• Selected excerpt:
An Al-Quds Open University student, al Bass was sent by the Al-Aqsa Martyrs’ Brigades, and carried 10 kilos of explosives sewn to her underwear. She raised suspicions among Israeli soldiers at the Erez checkpoint and attempted to detonate the bomb several times, but failed. When interviewed by Israeli and foreign press, she gave several versions of the reasons behind the thwarted attack, invoking first her belief in Allah and her childhood wish to be a martyr. During another interview, she then changed her version of the facts, saying she was unaware of the explosives and was in fact a victim.


Although Palestinian women’s motivations in carrying out suicide attacks have varied, what is clear is that personal despair alone was never the primary motivating factor behind any single attack. Rather, behind each and every attack lies a terrorist infrastructure organized by rational male decision-makers. While some of the women suicide bombers were recruited for the lethal mission, others volunteered to carry out what they interpret as a religious duty and the advancement of their struggle.


A poll conducted in Gaza in 2002 by a psychologist, Fatsil Abu Hin, found that 73% of children aged 9 to 17 years old expressed their desire to become martyrs. Many young girls perceive martyrdom, including suicide bombing, as an acceptable path in life on account of the precedents set by past female suicide bombers. While the leaders of Palestinian terrorist organizations view women’s participation in suicide operations as preferable since they arouse fewer suspicions for security forces than men, it has the added effect of diverting attention from gender inequalities existing in Palestinian society.


In a strange and telling juxtaposition of events within the realm of Arab women’s empowerment, the day that Wafa al-Bass briefly entered into the international spotlight as the most identifiable Palestinian woman marked the very same day that another woman, in Kuwait, set a more positive example for her fellow Arab women by attaining a post in her country’s cabinet.

• Source data:
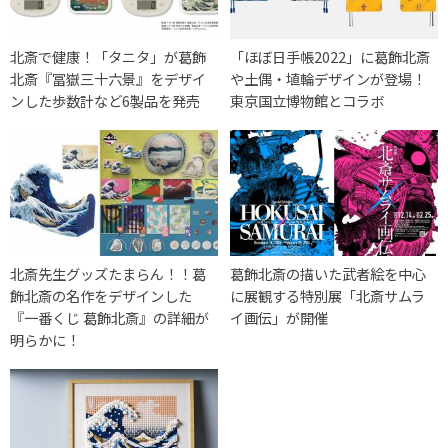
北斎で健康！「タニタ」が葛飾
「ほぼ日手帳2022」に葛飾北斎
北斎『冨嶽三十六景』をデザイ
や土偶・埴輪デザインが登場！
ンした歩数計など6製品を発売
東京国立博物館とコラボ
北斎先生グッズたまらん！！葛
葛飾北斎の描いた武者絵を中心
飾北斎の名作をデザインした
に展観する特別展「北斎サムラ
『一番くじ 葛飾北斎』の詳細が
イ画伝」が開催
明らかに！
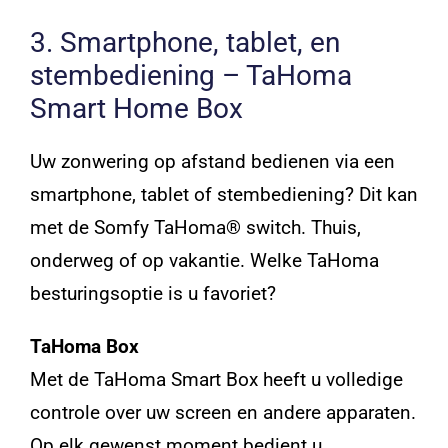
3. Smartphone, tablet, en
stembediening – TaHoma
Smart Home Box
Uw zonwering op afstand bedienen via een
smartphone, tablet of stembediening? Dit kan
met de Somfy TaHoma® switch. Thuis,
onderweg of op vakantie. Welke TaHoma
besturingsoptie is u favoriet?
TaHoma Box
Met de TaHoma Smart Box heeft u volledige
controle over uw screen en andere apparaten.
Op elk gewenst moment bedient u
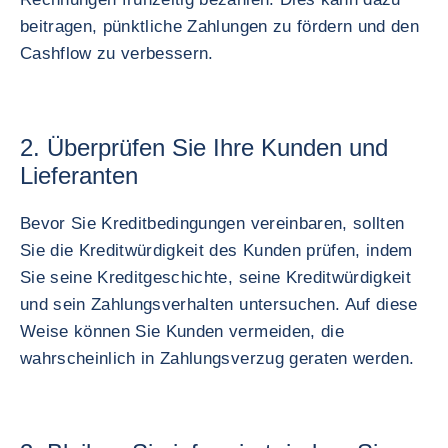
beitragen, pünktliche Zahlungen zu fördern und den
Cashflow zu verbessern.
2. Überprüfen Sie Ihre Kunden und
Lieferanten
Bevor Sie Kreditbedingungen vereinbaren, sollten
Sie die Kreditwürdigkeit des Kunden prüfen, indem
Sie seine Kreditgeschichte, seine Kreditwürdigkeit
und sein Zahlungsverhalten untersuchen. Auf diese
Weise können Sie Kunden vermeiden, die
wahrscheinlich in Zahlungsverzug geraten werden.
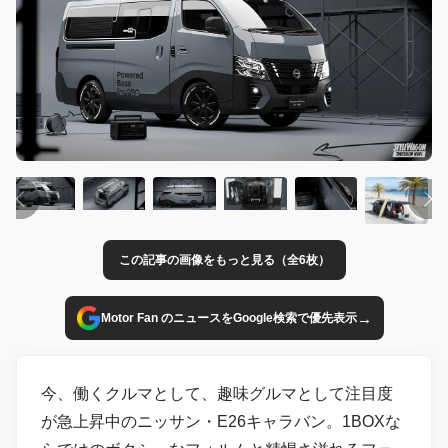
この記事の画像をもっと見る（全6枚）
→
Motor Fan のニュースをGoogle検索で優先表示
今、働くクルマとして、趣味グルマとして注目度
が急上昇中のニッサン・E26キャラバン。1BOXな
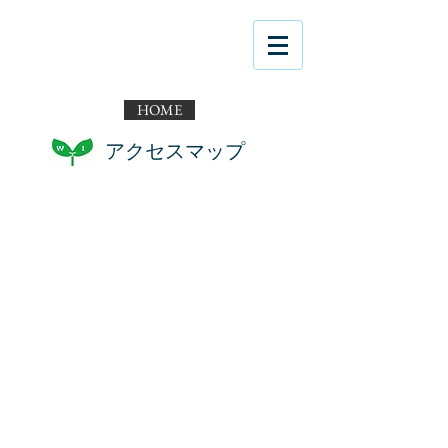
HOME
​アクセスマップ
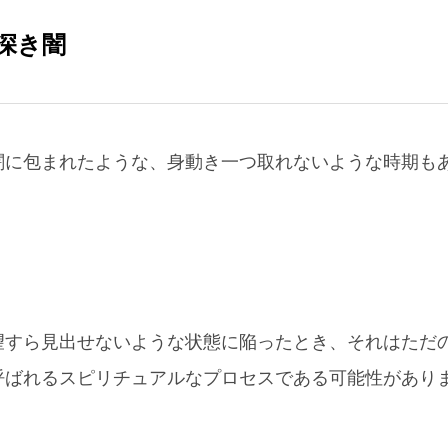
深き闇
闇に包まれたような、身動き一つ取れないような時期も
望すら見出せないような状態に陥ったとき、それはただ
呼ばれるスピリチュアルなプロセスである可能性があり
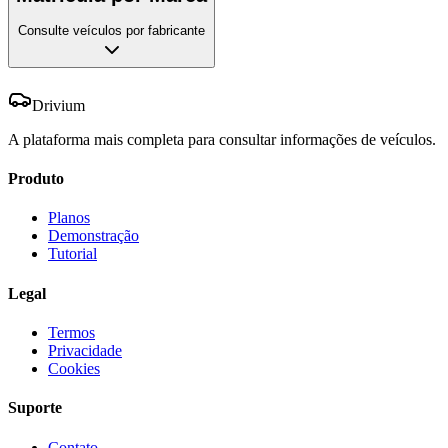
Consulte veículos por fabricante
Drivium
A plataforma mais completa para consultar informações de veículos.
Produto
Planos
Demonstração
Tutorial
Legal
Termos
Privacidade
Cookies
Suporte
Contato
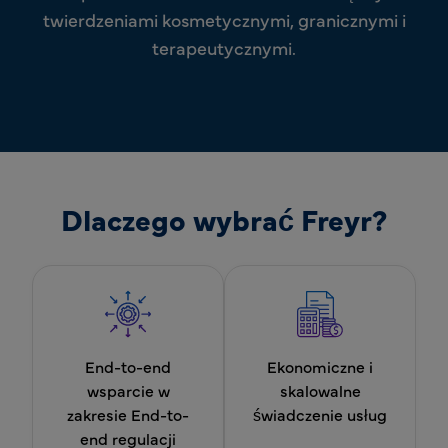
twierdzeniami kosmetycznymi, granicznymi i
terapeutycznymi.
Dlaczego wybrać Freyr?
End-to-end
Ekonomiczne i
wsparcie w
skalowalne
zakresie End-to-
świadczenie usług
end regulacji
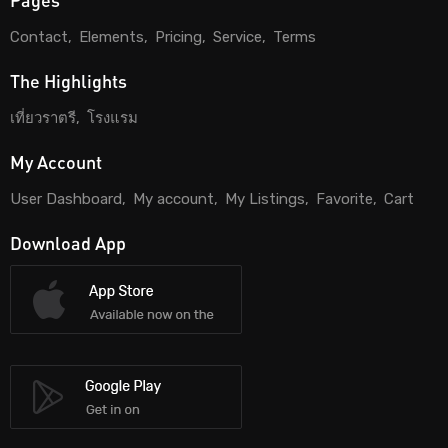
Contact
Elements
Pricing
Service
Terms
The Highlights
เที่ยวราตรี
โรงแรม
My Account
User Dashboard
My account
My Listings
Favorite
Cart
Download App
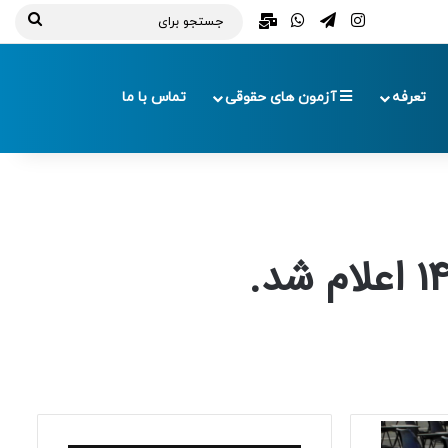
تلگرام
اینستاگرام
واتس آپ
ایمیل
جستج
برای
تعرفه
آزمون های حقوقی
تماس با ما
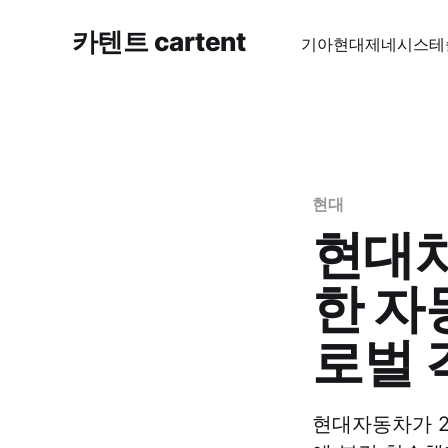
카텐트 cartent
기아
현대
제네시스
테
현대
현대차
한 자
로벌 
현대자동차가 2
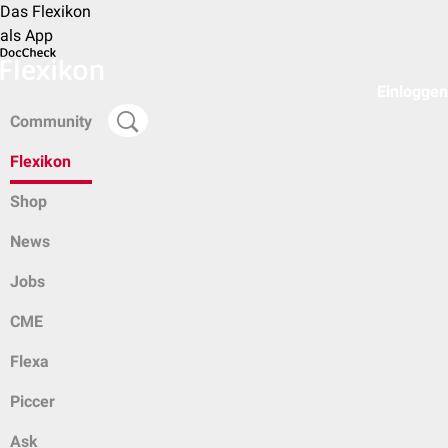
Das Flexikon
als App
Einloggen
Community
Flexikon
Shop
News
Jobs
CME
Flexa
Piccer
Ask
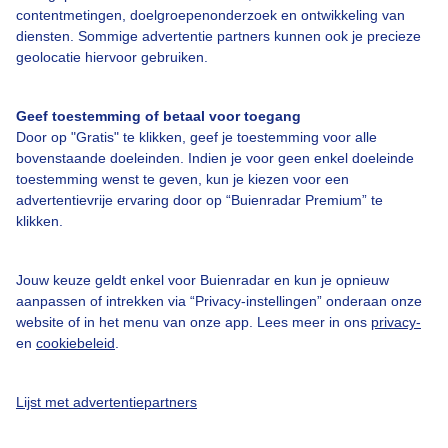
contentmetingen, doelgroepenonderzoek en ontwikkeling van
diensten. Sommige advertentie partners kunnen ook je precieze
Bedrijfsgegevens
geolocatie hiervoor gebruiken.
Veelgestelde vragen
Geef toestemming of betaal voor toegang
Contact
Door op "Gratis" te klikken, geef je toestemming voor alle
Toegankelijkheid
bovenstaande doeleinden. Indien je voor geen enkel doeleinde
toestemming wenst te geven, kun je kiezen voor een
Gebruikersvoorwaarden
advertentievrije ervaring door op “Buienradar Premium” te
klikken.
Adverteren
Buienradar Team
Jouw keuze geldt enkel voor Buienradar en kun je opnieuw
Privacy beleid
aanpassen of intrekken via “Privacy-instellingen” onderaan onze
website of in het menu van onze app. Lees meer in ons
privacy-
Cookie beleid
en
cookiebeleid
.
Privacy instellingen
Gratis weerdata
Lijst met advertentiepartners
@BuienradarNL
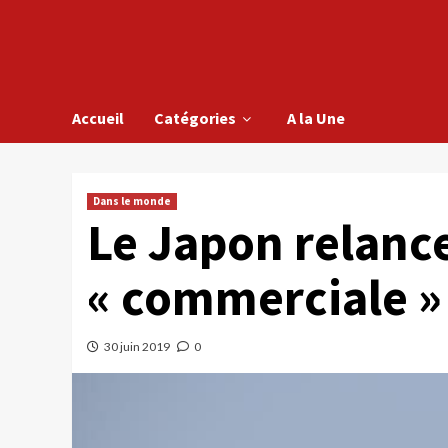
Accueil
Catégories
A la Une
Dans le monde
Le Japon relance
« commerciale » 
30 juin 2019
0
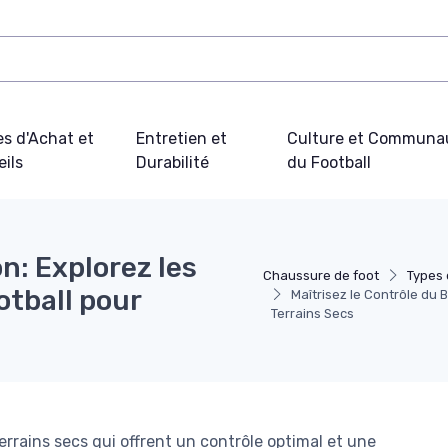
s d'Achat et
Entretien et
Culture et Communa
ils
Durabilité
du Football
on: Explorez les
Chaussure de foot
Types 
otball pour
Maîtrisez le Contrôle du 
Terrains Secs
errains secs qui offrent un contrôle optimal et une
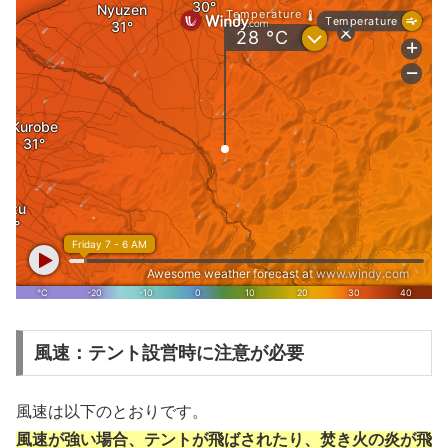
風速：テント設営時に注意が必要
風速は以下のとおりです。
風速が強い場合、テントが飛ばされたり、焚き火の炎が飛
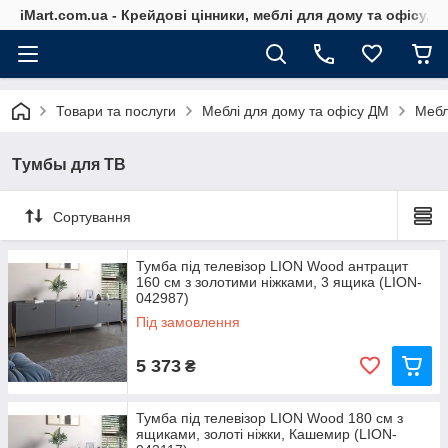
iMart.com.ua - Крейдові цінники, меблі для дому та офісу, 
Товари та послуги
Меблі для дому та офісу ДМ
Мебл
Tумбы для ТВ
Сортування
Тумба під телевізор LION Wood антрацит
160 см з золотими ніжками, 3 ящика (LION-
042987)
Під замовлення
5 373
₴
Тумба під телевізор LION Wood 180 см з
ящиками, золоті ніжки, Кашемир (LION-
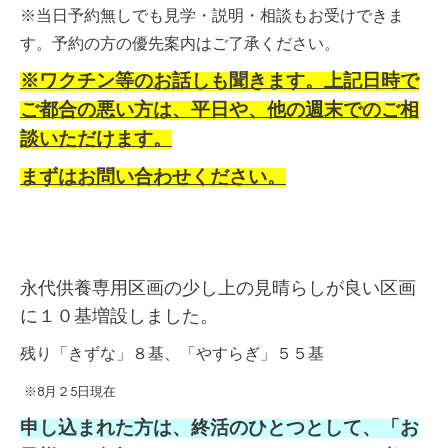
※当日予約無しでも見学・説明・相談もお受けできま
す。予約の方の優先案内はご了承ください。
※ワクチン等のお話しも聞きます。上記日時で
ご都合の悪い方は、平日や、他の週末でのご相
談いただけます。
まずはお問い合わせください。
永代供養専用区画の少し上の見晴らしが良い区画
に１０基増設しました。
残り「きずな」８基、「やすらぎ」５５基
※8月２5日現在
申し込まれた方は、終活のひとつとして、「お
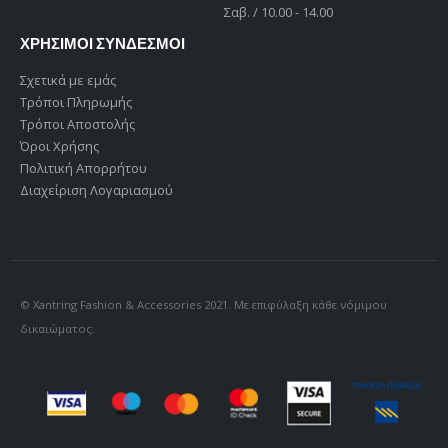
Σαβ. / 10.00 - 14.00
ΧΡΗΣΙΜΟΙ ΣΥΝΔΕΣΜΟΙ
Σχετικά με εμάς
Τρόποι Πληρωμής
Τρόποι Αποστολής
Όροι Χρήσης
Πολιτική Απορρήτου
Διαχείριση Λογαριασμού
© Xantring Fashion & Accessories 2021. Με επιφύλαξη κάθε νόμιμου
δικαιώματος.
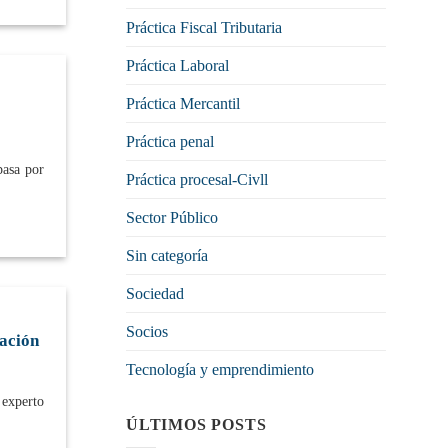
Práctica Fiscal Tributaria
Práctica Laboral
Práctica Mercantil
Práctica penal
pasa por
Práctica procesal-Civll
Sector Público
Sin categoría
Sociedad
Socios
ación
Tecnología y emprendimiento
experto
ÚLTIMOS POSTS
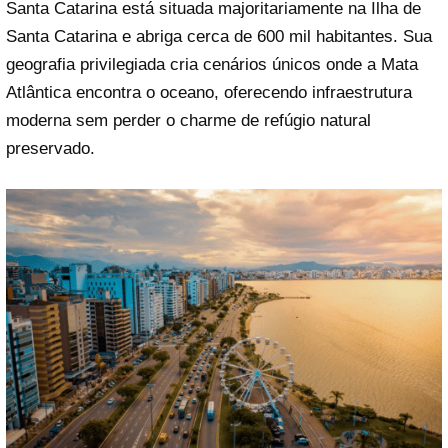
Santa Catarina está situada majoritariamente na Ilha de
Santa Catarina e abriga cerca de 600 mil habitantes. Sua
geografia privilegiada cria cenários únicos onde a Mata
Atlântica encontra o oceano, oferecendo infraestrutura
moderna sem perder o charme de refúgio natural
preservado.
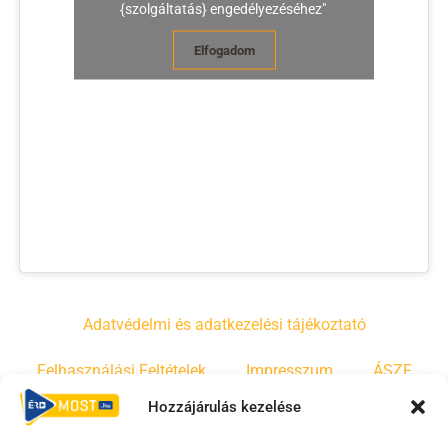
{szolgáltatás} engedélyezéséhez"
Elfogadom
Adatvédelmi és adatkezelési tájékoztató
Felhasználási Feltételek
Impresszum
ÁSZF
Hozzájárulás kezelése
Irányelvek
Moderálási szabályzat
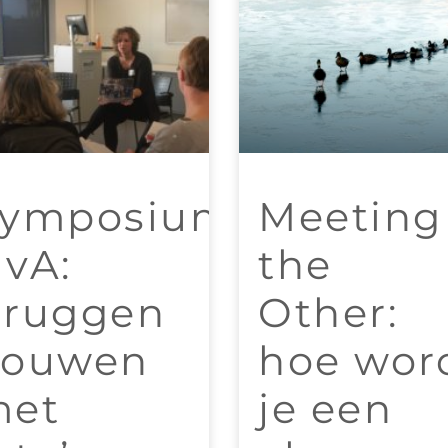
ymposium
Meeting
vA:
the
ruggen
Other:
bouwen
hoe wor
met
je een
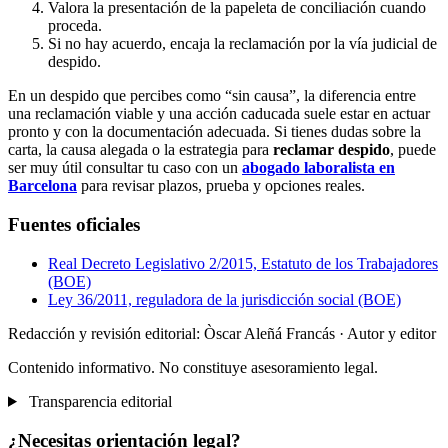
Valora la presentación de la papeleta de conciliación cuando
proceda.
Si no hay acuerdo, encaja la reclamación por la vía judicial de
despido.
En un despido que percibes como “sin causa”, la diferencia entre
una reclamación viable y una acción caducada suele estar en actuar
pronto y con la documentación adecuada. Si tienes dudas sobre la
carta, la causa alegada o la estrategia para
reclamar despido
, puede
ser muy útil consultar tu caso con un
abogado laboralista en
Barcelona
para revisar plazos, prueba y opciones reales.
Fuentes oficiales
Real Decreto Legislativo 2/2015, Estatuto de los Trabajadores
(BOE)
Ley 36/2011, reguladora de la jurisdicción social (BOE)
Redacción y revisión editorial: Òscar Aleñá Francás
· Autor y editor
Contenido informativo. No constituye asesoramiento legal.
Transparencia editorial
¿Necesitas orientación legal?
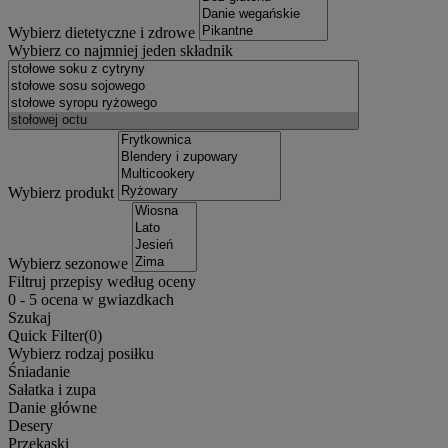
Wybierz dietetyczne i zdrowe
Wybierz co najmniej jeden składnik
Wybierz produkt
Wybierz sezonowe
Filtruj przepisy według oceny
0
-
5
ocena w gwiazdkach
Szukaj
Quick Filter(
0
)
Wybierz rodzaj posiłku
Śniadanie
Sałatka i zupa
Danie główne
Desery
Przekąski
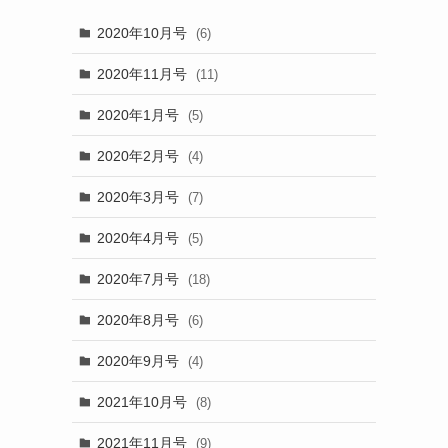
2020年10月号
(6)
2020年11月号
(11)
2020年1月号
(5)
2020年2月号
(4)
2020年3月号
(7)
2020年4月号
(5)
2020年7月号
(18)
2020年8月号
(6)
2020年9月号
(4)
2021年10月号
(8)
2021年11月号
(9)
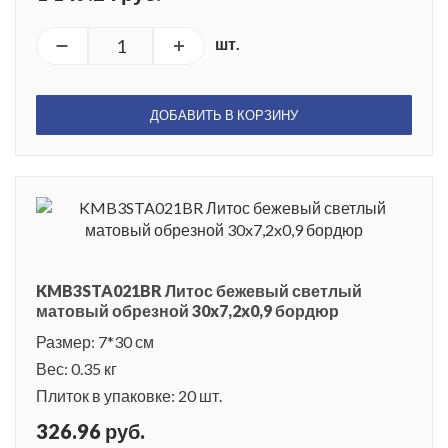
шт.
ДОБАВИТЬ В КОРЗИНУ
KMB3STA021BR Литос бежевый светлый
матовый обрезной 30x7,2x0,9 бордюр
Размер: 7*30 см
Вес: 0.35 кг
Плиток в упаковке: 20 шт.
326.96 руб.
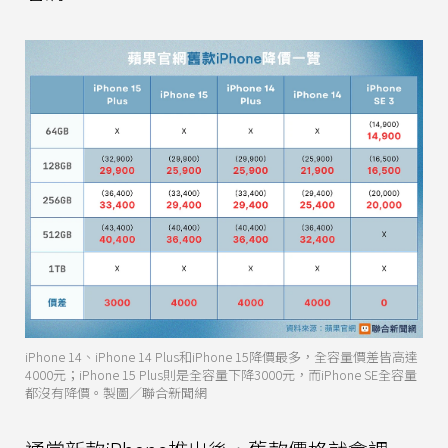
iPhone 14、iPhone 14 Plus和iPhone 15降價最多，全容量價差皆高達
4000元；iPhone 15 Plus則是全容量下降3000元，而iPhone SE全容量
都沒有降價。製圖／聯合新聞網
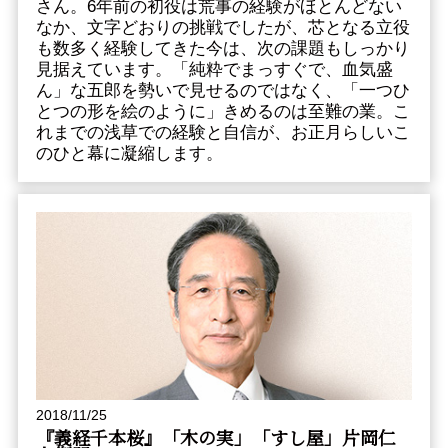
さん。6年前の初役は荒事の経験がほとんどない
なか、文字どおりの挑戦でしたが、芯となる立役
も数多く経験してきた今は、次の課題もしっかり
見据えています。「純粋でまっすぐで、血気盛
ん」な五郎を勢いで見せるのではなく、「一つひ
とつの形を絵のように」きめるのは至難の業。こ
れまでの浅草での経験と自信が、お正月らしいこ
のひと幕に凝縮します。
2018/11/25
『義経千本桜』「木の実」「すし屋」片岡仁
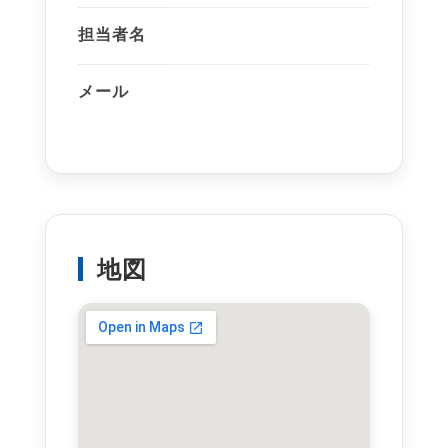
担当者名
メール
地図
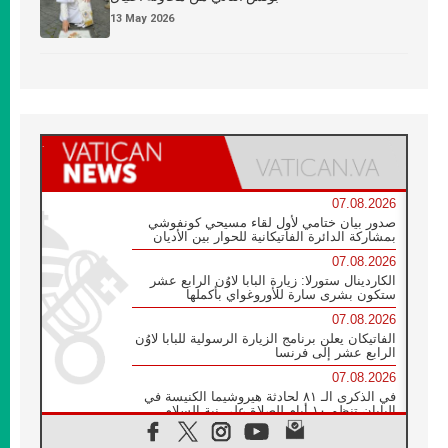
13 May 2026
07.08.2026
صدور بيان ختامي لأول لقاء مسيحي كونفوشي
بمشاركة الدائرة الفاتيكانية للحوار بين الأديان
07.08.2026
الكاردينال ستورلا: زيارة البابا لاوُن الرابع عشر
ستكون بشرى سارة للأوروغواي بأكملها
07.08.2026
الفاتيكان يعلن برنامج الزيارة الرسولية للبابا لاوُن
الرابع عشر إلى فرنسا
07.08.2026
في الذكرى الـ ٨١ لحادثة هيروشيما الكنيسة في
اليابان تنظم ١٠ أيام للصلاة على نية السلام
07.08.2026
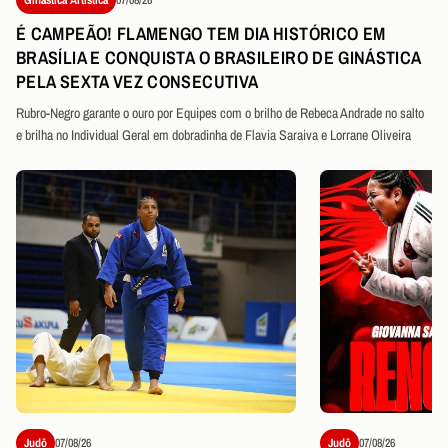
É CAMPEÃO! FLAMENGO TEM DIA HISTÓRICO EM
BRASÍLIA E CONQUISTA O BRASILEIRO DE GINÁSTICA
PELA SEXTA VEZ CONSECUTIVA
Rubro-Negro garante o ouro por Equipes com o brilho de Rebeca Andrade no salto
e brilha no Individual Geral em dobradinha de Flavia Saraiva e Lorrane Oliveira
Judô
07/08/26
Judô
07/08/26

• Exercise brief: Continue the passage on Palestinian women and suicide attacks from where it ends, keeping its formal register.

• Task response:
As a result of a long series of constitutional challenges begun in the late-1990s, a Kuwaiti gender segregation law dating from 1962 preventing women’s participation in elections was finally overturned. Women’s rights activist Massouma al-Mubarak, nominated to serve as minister of planning, joined the ranks of women in the Kuwaiti government, which currently include two at the municipal level. Ms. Mubarak’s appointment caused an uproar among conservatives and fundamentalists in the halls of parliament where she took her oath, but there has been no backing away from this move. Kuwaiti women, having reached the pinnacle of their political empowerment thus far, offer a hopeful model for much of the surrounding region.


Women hold two minor ministerial posts in the cabinet of Palestinian Authority President Mahmoud Abbas, and the Palestinian Legislative Council has fixed a 20% female quota for municipal councils. Yet the Palestine Report cites activist Nadia Hamdan’s claims that a number of women who participated in the December 2004 municipal elections did so because they were pushed by their husbands to take advantage of the new law in order to advance their own parties and allegiances.


Palestinian women seem to be empowered on paper. However, there has yet to be a forceful voice raised from within Palestinian society or women’s NGOs operating within the Palestinian territories against the use of women as human bombs. A real debate needs to be generated among Palestinian women themselves where the value of their lives as sisters, wives, mothers, and future leaders can overcome the prejudices of those who see them only as dispensable tools in the present conflict. On that day, Palestinian women will be noticed for their involvement in politics and even their leadership in building a healthy and free society, in place of the cult of death and martyrdom that continues to occupy an overly dominant position in their everyday lives.